I was an instant hit with her, and the feeling wasmutual. She slept on my bed every night. We had long and meaningful conversations when no one else was around. In fact, it was Sheba who was largely responsible for my deciding somewhat early in life to pursue a career as a veterinarian.
Through junior high, high school, college and veterinary school, she remained a close feline friend. Many important decisions regarding my career as well as my personal life were influenced by conversations, whether real or imagined, with Sheba.
Though she lived with Mom and Dad while I was busy getting married, raising a family and practicing the profession that she influenced me to join, she remained a close friend and seemed to enjoy visits from me, my wife and kids.
Undoubtedly, it was her influence once again that got me thinking about opening a veterinary hospital for cats only. She seemed to love the idea when we “talked” about it, and I knew from past experience that her judgment was flawless, so I set off down a new career path. In June of 1978, my new hospital, The Allentown Clinic for Cats, opened its doors.
Sheba was twenty-two years old on opening day when Mom and Dad brought her to see me and the beautiful new hospital that she had inspired. They hadn’t warned me in advance that there was a second reason for the visit.
Sheba looked horrible. Apparently she had become quite ill that week. I did a thorough exam and was forced to a bitter conclusion. You see, I had been in practice long enough to know when a situation was hopeless.
It seemed fitting that in the new hospital, Sheba was the first cat whose suffering we could ease. We had the last of our long conversations as she fell gently asleep in my arms.
Michael A. Obenski, V.M.D.
After reading the book
Black Beauty
as a child, I dreamed that I would someday have a place—a ranch—where animals would not be abused, but like Black Beauty, would live their lives roaming proud and free.
Yet even in my dreams, I thought more about what the Black Beauty Ranch would
not
be rather than about what it would be. It would not be a place where animals were primarily to be looked
at;
rather it would be a place where they were primarily to be looked
after.
And it would not be a place where animals did what people wanted them to do. Instead, the animals would do whatever they wanted to do, because finally, it would not be a people’s place at all but an animals’ place—a place that the animals felt, from the day they arrived, belonged to them and would always belong to them as long as they lived.

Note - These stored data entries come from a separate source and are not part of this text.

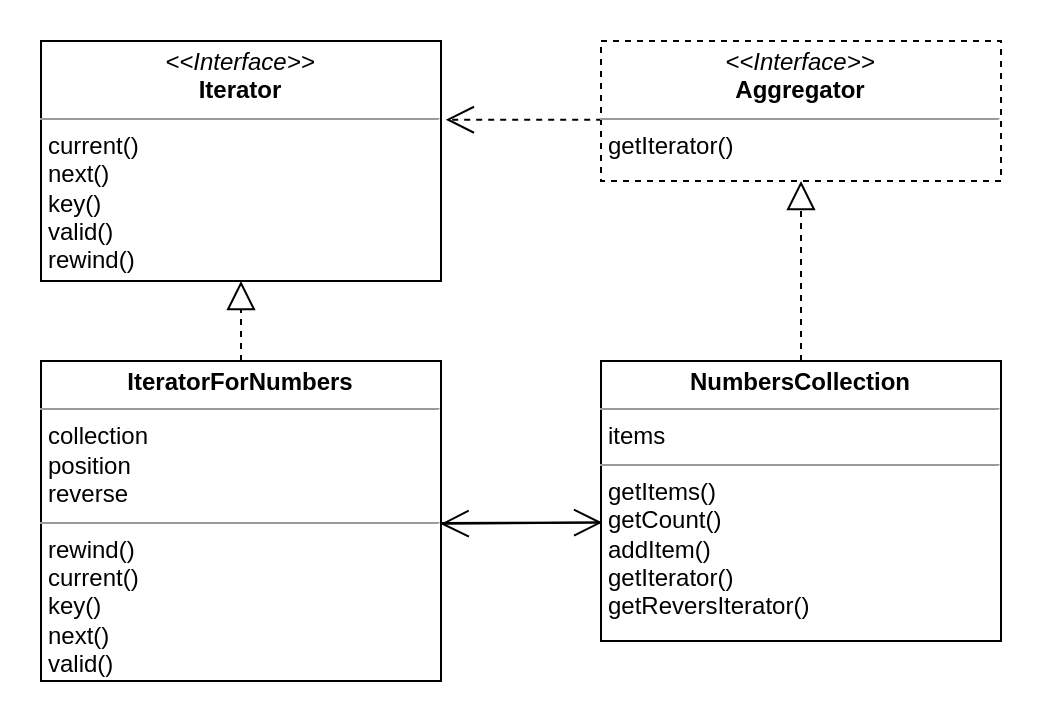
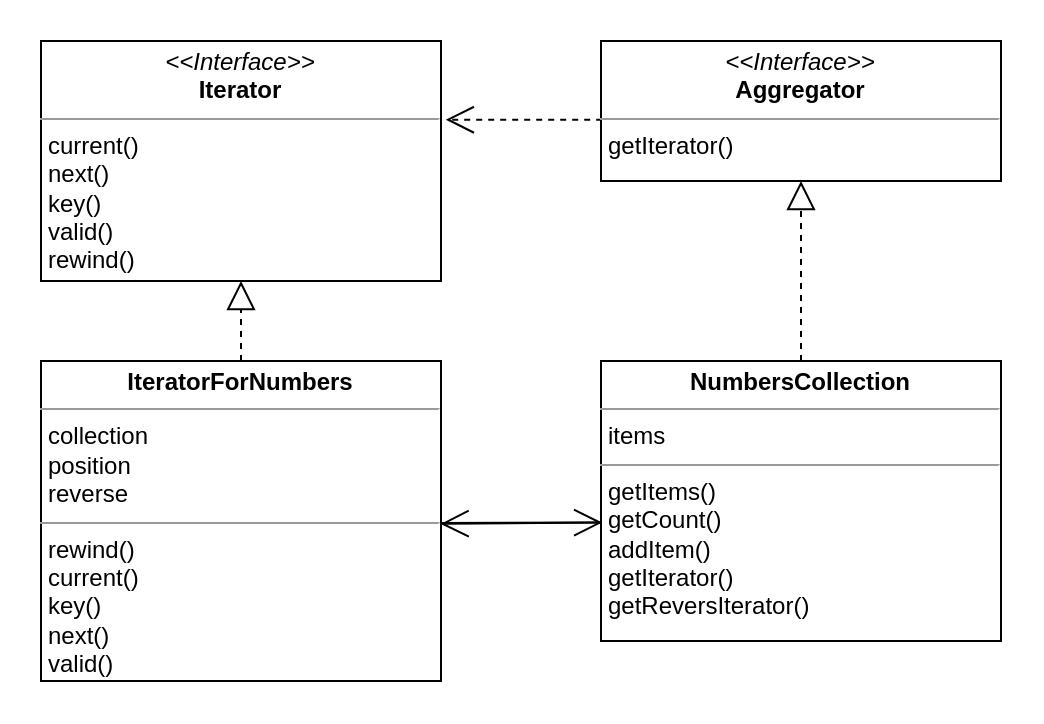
  <mxCell id="0" />
  <mxCell id="1" parent="0" />
  <mxCell id="2" value="Use" style="endArrow=open;endSize=12;dashed=1;html=1;rounded=0;exitX=0.003;exitY=0.563;exitDx=0;exitDy=0;entryX=1.012;entryY=0.328;entryDx=0;entryDy=0;entryPerimeter=0;exitPerimeter=0;" edge="1" parent="1" source="5" target="3"><mxGeometry x="-1" y="36" width="160" relative="1" as="geometry"><mxPoint x="170" y="320" as="sourcePoint" /><mxPoint x="330" y="320" as="targetPoint" /><mxPoint x="29" y="-15" as="offset" /></mxGeometry></mxCell>
  <mxCell id="3" value="&lt;p style=&quot;margin:0px;margin-top:4px;text-align:center;&quot;&gt;&lt;i&gt;&amp;lt;&amp;lt;Interface&amp;gt;&amp;gt;&lt;/i&gt;&lt;br&gt;&lt;b&gt;Iterator&lt;/b&gt;&lt;/p&gt;&lt;hr size=&quot;1&quot;&gt;&lt;p style=&quot;margin:0px;margin-left:4px;&quot;&gt;current()&lt;/p&gt;&lt;p style=&quot;margin:0px;margin-left:4px;&quot;&gt;next()&lt;/p&gt;&lt;p style=&quot;margin:0px;margin-left:4px;&quot;&gt;key()&lt;/p&gt;&lt;p style=&quot;margin:0px;margin-left:4px;&quot;&gt;valid()&lt;/p&gt;&lt;p style=&quot;margin:0px;margin-left:4px;&quot;&gt;rewind()&lt;/p&gt;" style="verticalAlign=top;align=left;overflow=fill;fontSize=12;fontFamily=Helvetica;html=1;" parent="1" vertex="1"><mxGeometry x="20" y="20" width="200" height="120" as="geometry" /></mxCell>
  <mxCell id="4" value="&lt;p style=&quot;margin:0px;margin-top:4px;text-align:center;&quot;&gt;&lt;b&gt;IteratorForNumbers&lt;/b&gt;&lt;/p&gt;&lt;hr size=&quot;1&quot;&gt;&lt;p style=&quot;margin:0px;margin-left:4px;&quot;&gt;&lt;span style=&quot;background-color: initial;&quot;&gt;collection&lt;/span&gt;&lt;br&gt;&lt;/p&gt;&lt;p style=&quot;margin:0px;margin-left:4px;&quot;&gt;&lt;span style=&quot;background-color: initial;&quot;&gt;position&lt;/span&gt;&lt;/p&gt;&lt;p style=&quot;margin:0px;margin-left:4px;&quot;&gt;&lt;span style=&quot;background-color: initial;&quot;&gt;reverse&lt;/span&gt;&lt;/p&gt;&lt;hr size=&quot;1&quot;&gt;&lt;p style=&quot;margin: 0px 0px 0px 4px;&quot;&gt;rewind()&lt;/p&gt;&lt;p style=&quot;margin: 0px 0px 0px 4px;&quot;&gt;current()&lt;br&gt;&lt;/p&gt;&lt;p style=&quot;margin: 0px 0px 0px 4px;&quot;&gt;key()&lt;/p&gt;&lt;p style=&quot;margin: 0px 0px 0px 4px;&quot;&gt;next()&lt;/p&gt;&lt;p style=&quot;margin: 0px 0px 0px 4px;&quot;&gt;valid()&lt;/p&gt;&lt;div&gt;&lt;br&gt;&lt;/div&gt;" style="verticalAlign=top;align=left;overflow=fill;fontSize=12;fontFamily=Helvetica;html=1;" vertex="1" parent="1"><mxGeometry x="20" y="180" width="200" height="160" as="geometry" /></mxCell>
- <mxCell id="5" value="&lt;p style=&quot;margin:0px;margin-top:4px;text-align:center;&quot;&gt;&lt;i&gt;&amp;lt;&amp;lt;Interface&amp;gt;&amp;gt;&lt;/i&gt;&lt;br&gt;&lt;b&gt;Aggregator&lt;/b&gt;&lt;/p&gt;&lt;hr size=&quot;1&quot;&gt;&lt;p style=&quot;margin:0px;margin-left:4px;&quot;&gt;getIterator()&lt;/p&gt;" style="verticalAlign=top;align=left;overflow=fill;fontSize=12;fontFamily=Helvetica;html=1;dashed=1;" vertex="1" parent="1"><mxGeometry x="300" y="20" width="200" height="70" as="geometry" /></mxCell>
+ <mxCell id="5" value="&lt;p style=&quot;margin:0px;margin-top:4px;text-align:center;&quot;&gt;&lt;i&gt;&amp;lt;&amp;lt;Interface&amp;gt;&amp;gt;&lt;/i&gt;&lt;br&gt;&lt;b&gt;Aggregator&lt;/b&gt;&lt;/p&gt;&lt;hr size=&quot;1&quot;&gt;&lt;p style=&quot;margin:0px;margin-left:4px;&quot;&gt;getIterator()&lt;/p&gt;" style="verticalAlign=top;align=left;overflow=fill;fontSize=12;fontFamily=Helvetica;html=1;" vertex="1" parent="1"><mxGeometry x="300" y="20" width="200" height="70" as="geometry" /></mxCell>
  <mxCell id="6" value="&lt;p style=&quot;margin:0px;margin-top:4px;text-align:center;&quot;&gt;&lt;b&gt;NumbersCollection&lt;/b&gt;&lt;/p&gt;&lt;hr size=&quot;1&quot;&gt;&lt;p style=&quot;margin:0px;margin-left:4px;&quot;&gt;&lt;span style=&quot;background-color: initial;&quot;&gt;items&lt;/span&gt;&lt;/p&gt;&lt;hr size=&quot;1&quot;&gt;&lt;p style=&quot;margin: 0px 0px 0px 4px;&quot;&gt;getItems()&lt;/p&gt;&lt;p style=&quot;margin: 0px 0px 0px 4px;&quot;&gt;getCount()&lt;br&gt;&lt;/p&gt;&lt;p style=&quot;margin: 0px 0px 0px 4px;&quot;&gt;addItem()&lt;/p&gt;&lt;p style=&quot;margin: 0px 0px 0px 4px;&quot;&gt;getIterator()&lt;/p&gt;&lt;p style=&quot;margin: 0px 0px 0px 4px;&quot;&gt;getReversIterator()&lt;/p&gt;&lt;div&gt;&lt;br&gt;&lt;/div&gt;" style="verticalAlign=top;align=left;overflow=fill;fontSize=12;fontFamily=Helvetica;html=1;" vertex="1" parent="1"><mxGeometry x="300" y="180" width="200" height="140" as="geometry" /></mxCell>
  <mxCell id="7" value="" style="endArrow=block;dashed=1;endFill=0;endSize=12;html=1;rounded=0;entryX=0.5;entryY=1;entryDx=0;entryDy=0;exitX=0.5;exitY=0;exitDx=0;exitDy=0;" edge="1" parent="1" source="4" target="3"><mxGeometry width="160" relative="1" as="geometry"><mxPoint x="140" y="230" as="sourcePoint" /><mxPoint x="300" y="230" as="targetPoint" /></mxGeometry></mxCell>
  <mxCell id="8" value="" style="endArrow=block;dashed=1;endFill=0;endSize=12;html=1;rounded=0;entryX=0.5;entryY=1;entryDx=0;entryDy=0;exitX=0.5;exitY=0;exitDx=0;exitDy=0;" edge="1" parent="1" source="6" target="5"><mxGeometry width="160" relative="1" as="geometry"><mxPoint x="420" y="130" as="sourcePoint" /><mxPoint x="420" y="90" as="targetPoint" /></mxGeometry></mxCell>
  <mxCell id="9" value="" style="endArrow=open;endFill=1;endSize=12;html=1;rounded=0;entryX=0.003;entryY=0.577;entryDx=0;entryDy=0;entryPerimeter=0;" edge="1" parent="1" target="6"><mxGeometry width="160" relative="1" as="geometry"><mxPoint x="220" y="261" as="sourcePoint" /><mxPoint x="370" y="270" as="targetPoint" /></mxGeometry></mxCell>
  <mxCell id="10" value="" style="endArrow=open;endFill=1;endSize=12;html=1;rounded=0;entryX=0.999;entryY=0.509;entryDx=0;entryDy=0;entryPerimeter=0;exitX=0;exitY=0.577;exitDx=0;exitDy=0;exitPerimeter=0;" edge="1" parent="1" source="6" target="4"><mxGeometry width="160" relative="1" as="geometry"><mxPoint x="300" y="260" as="sourcePoint" /><mxPoint x="220" y="260" as="targetPoint" /></mxGeometry></mxCell>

I even dreamed about the sign that would be on the gate at the ranch. It would have on it the words from the last lines of
Black Beauty:
“I have nothing to fear and here my story ends. My troubles are all over and I am at home.”
Today Black Beauty Ranch is all that I had dreamed of and more than I could have imagined. The Ranch, over a thousand acres located in Texas, is home to almost six hundred animals, including buffalo, horses, chimpanzees, deer, cats and elephants, to name a few. Rescued from cruel situations or retired after years of service, all the animals have the best care we can provide and the most freedom possible. The animals in our sanctuary live in that extraordinary gray area that lies between petdom and wilddom as the following story illustrates.

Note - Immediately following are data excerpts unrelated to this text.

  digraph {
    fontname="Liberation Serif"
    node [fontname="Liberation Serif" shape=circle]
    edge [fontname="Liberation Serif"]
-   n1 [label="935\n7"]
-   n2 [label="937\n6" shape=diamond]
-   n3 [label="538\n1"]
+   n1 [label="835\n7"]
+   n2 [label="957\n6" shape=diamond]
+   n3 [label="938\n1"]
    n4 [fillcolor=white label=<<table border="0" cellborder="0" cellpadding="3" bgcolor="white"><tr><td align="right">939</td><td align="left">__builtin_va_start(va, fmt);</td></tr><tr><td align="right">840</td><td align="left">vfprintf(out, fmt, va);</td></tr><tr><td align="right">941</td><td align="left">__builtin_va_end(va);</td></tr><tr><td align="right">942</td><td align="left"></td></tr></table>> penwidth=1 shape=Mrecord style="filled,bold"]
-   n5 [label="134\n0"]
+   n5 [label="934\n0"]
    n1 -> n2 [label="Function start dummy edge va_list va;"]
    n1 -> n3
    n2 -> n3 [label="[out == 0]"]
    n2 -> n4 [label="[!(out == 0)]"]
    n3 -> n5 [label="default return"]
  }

At the time we first acquired the Ranch, it was to be primarily a home for—of all animals—burros. We rescued the burros from the Grand Canyon and later Death Valley. In both places, they were scheduled to be shot and killed by the National Park Service. After extensive research on the safest and most effective way of getting the burros out of the canyon, we hired highly skilled ropers to catch the burros and then we airlifted them out by helicopter. Altogether, the Grand Canyon rescue took two years and involved saving 577 burros. To my knowledge, not a single burro, horse or rider was badly injured.